Mon avis final est donc favorable, mais mesuré : c’est un bon point de départ pour repérer les articles prometteurs, pas une solution complète pour gérer toute une activité de revente. Si vous avez beaucoup d’objets à examiner et que vous acceptez de vérifier les résultats avant de vendre, elle peut réellement vous faire gagner du temps. Si vous ne possédez que quelques pièces ou si vous recherchez une expertise détaillée, une recherche manuelle restera souvent le meilleur choix.
Avantages
- Interface simple pour publier rapidement des annonces.
- Possibilité de toucher des acheteurs locaux sans frais de boutique.
- Suivi pratique des ventes et des revenus depuis l’application.
- Catégories variées pour vendre des objets et services différents.
- Notifications utiles pour ne pas manquer les messages ou offres.
Inconvénients
- La disponibilité des acheteurs peut varier fortement selon la région.
- Certaines catégories peuvent être peu fournies ou manquer de visibilité.
- Les échanges avec les acheteurs exigent une vigilance contre les arnaques.
- La qualité des annonces dépend largement des photos et descriptions publiées.
- Des frais ou conditions spécifiques peuvent s’appliquer selon les transactions.
FAQ
Qu’est-ce que Flippr: Find, Sell, Earn et à quoi sert cette application ?

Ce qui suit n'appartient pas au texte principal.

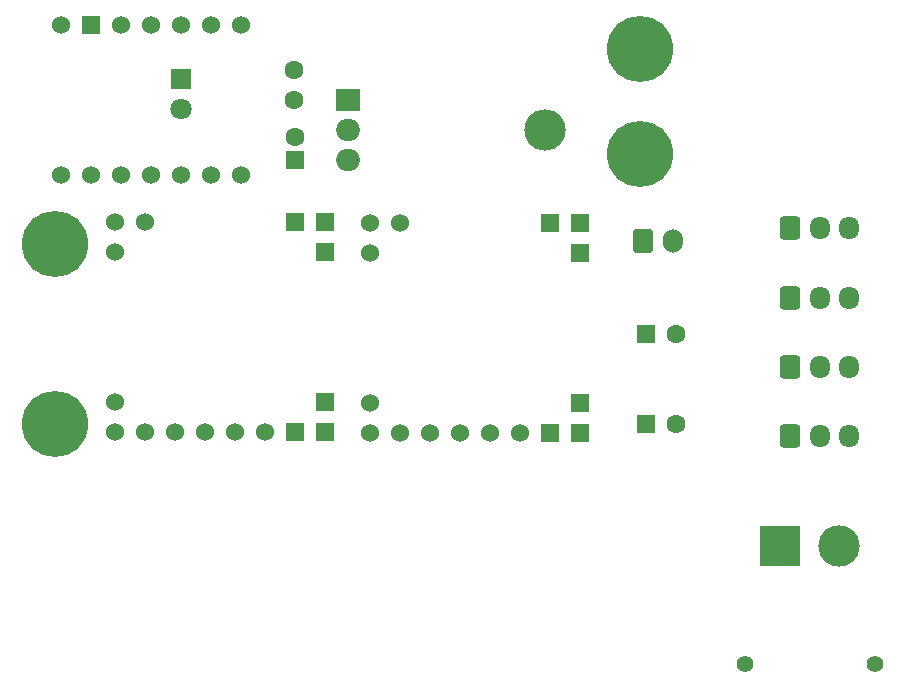
<source format=gbr>
%TF.GenerationSoftware,KiCad,Pcbnew,8.0.5*%
%TF.CreationDate,2024-09-26T00:23:46+09:00*%
%TF.ProjectId,_____,b5fcdcfa-7f2e-46b6-9963-61645f706362,rev?*%
%TF.SameCoordinates,Original*%
%TF.FileFunction,Soldermask,Bot*%
%TF.FilePolarity,Negative*%
%FSLAX46Y46*%
G04 Gerber Fmt 4.6, Leading zero omitted, Abs format (unit mm)*
G04 Created by KiCad (PCBNEW 8.0.5) date 2024-09-26 00:23:46*
%MOMM*%
%LPD*%
G01*
G04 APERTURE LIST*
G04 Aperture macros list*
%AMRoundRect*
0 Rectangle with rounded corners*
0 $1 Rounding radius*
0 $2 $3 $4 $5 $6 $7 $8 $9 X,Y pos of 4 corners*
0 Add a 4 corners polygon primitive as box body*
4,1,4,$2,$3,$4,$5,$6,$7,$8,$9,$2,$3,0*
0 Add four circle primitives for the rounded corners*
1,1,$1+$1,$2,$3*
1,1,$1+$1,$4,$5*
1,1,$1+$1,$6,$7*
1,1,$1+$1,$8,$9*
0 Add four rect primitives between the rounded corners*
20,1,$1+$1,$2,$3,$4,$5,0*
20,1,$1+$1,$4,$5,$6,$7,0*
20,1,$1+$1,$6,$7,$8,$9,0*
20,1,$1+$1,$8,$9,$2,$3,0*%
G04 Aperture macros list end*
%ADD10C,5.600000*%
%ADD11RoundRect,0.250000X-0.600000X-0.725000X0.600000X-0.725000X0.600000X0.725000X-0.600000X0.725000X0*%
%ADD12O,1.700000X1.950000*%
%ADD13RoundRect,0.250000X-0.600000X-0.750000X0.600000X-0.750000X0.600000X0.750000X-0.600000X0.750000X0*%
%ADD14O,1.700000X2.000000*%
%ADD15C,1.524000*%
%ADD16R,1.524000X1.524000*%
%ADD17R,1.600000X1.600000*%
%ADD18C,1.600000*%
%ADD19C,1.800000*%
%ADD20R,1.800000X1.800000*%
%ADD21C,1.400000*%
%ADD22R,3.500000X3.500000*%
%ADD23C,3.500000*%
%ADD24O,2.000000X1.905000*%
%ADD25R,2.000000X1.905000*%
%ADD26O,3.500000X3.500000*%
G04 APERTURE END LIST*
D10*
%TO.C,*%
X92710000Y-71120000D03*
%TD*%
%TO.C,*%
X92710000Y-62230000D03*
%TD*%
%TO.C,REF\u002A\u002A*%
X43180000Y-93980000D03*
%TD*%
D11*
%TO.C,J3*%
X105450000Y-83250000D03*
D12*
X107950000Y-83250000D03*
X110450000Y-83250000D03*
%TD*%
D13*
%TO.C,J6*%
X93004000Y-78469000D03*
D14*
X95504000Y-78469000D03*
%TD*%
D15*
%TO.C,LT1*%
X69850000Y-92202000D03*
X69850000Y-94742000D03*
X72390000Y-94742000D03*
X74930000Y-94742000D03*
X77470000Y-94742000D03*
X80010000Y-94742000D03*
X82550000Y-94742000D03*
D16*
X85090000Y-94742000D03*
X87630000Y-94742000D03*
X87630000Y-92202000D03*
D15*
X69850000Y-79502000D03*
X69850000Y-76962000D03*
X72390000Y-76962000D03*
D16*
X85090000Y-76962000D03*
X87630000Y-76962000D03*
X87630000Y-79502000D03*
%TD*%
D17*
%TO.C,C4*%
X93258000Y-86360000D03*
D18*
X95758000Y-86360000D03*
%TD*%
%TO.C,C1*%
X63474600Y-66502600D03*
X63474600Y-64002600D03*
%TD*%
%TO.C,C2*%
X63500000Y-69621400D03*
D17*
X63500000Y-71621400D03*
%TD*%
D10*
%TO.C,*%
X43180000Y-78740000D03*
%TD*%
D19*
%TO.C,D1*%
X53878000Y-67305000D03*
D20*
X53878000Y-64765000D03*
%TD*%
D11*
%TO.C,J4*%
X105450000Y-89100000D03*
D12*
X107950000Y-89100000D03*
X110450000Y-89100000D03*
%TD*%
D11*
%TO.C,J5*%
X105450000Y-94950000D03*
D12*
X107950000Y-94950000D03*
X110450000Y-94950000D03*
%TD*%
D16*
%TO.C,LT2*%
X66040000Y-79375000D03*
X66040000Y-76835000D03*
X63500000Y-76835000D03*
D15*
X50800000Y-76835000D03*
X48260000Y-76835000D03*
X48260000Y-79375000D03*
D16*
X66040000Y-92075000D03*
X66040000Y-94615000D03*
X63500000Y-94615000D03*
D15*
X60960000Y-94615000D03*
X58420000Y-94615000D03*
X55880000Y-94615000D03*
X53340000Y-94615000D03*
X50800000Y-94615000D03*
X48260000Y-94615000D03*
X48260000Y-92075000D03*
%TD*%
%TO.C,U1*%
X43688000Y-60198000D03*
D16*
X46228000Y-60198000D03*
D15*
X48768000Y-60198000D03*
X51308000Y-60198000D03*
X53848000Y-60198000D03*
X56388000Y-60198000D03*
X58928000Y-60198000D03*
X58928000Y-72898000D03*
X56388000Y-72898000D03*
X53848000Y-72898000D03*
X51308000Y-72898000D03*
X48768000Y-72898000D03*
X46228000Y-72898000D03*
X43688000Y-72898000D03*
%TD*%
D11*
%TO.C,J2*%
X105450000Y-77400000D03*
D12*
X107950000Y-77400000D03*
X110450000Y-77400000D03*
%TD*%
D17*
%TO.C,C5*%
X93258000Y-93980000D03*
D18*
X95758000Y-93980000D03*
%TD*%
D21*
%TO.C,J1*%
X112600000Y-114300000D03*
X101600000Y-114300000D03*
D22*
X104600000Y-104300000D03*
D23*
X109600000Y-104300000D03*
%TD*%
D24*
%TO.C,LDO1*%
X68046600Y-71602600D03*
X68046600Y-69062600D03*
D25*
X68046600Y-66522600D03*
D26*
X84706600Y-69062600D03*
%TD*%
M02*

</source>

Flippr: Find, Sell, Earn est une application orientée vers l’achat, la vente et la recherche d’opportunités commerciales. Elle permet généralement aux utilisateurs de découvrir des produits, de publier des annonces et de tenter de réaliser un bénéfice en revendant certains articles. Son intérêt dépend toutefois de la disponibilité des offres, de votre région et de votre capacité à vérifier soigneusement les produits et les vendeurs.
Comment vendre un article sur Flippr et quelles informations faut-il fournir ?
Pour vendre un article, il faut en principe créer une annonce avec des photos claires, un titre précis, une description honnête, l’état du produit, son prix et les modalités de remise ou d’expédition. Avant de publier, vérifiez attentivement les informations saisies et évitez de partager des données personnelles inutiles. Une annonce détaillée et réaliste augmente les chances de recevoir des réponses sérieuses.
Peut-on réellement gagner de l’argent avec Flippr ?
L’application peut aider à identifier des articles intéressants ou à les revendre, mais elle ne garantit aucun revenu. Les gains dépendent du prix d’achat, de la demande, des frais éventuels, du temps consacré et de la capacité à trouver un acheteur. Il est préférable de considérer Flippr comme un outil de mise en relation et de recherche, et non comme une source de revenus automatique.
Flippr est-elle sûre pour acheter et communiquer avec d’autres utilisateurs ?
Comme sur toute plateforme de vente entre particuliers, la prudence reste indispensable. Examinez le profil du vendeur, posez des questions, demandez des photos supplémentaires et méfiez-vous des prix anormalement bas ou des demandes de paiement inhabituelles. Privilégiez les moyens de paiement et de remise recommandés par l’application, évitez les liens suspects et ne transmettez jamais vos codes confidentiels.
L’application Flippr est-elle gratuite et sur quels appareils peut-on l’utiliser ?
Le téléchargement de Flippr peut être gratuit, mais certaines fonctions, transactions ou services associés peuvent éventuellement entraîner des frais selon les conditions de la plateforme et votre pays. Avant toute opération, consultez les tarifs affichés et les règles applicables. La disponibilité sur Android ou iOS, ainsi que les exigences minimales du système, peuvent également varier ; vérifiez donc la fiche officielle de l’application avant l’installation.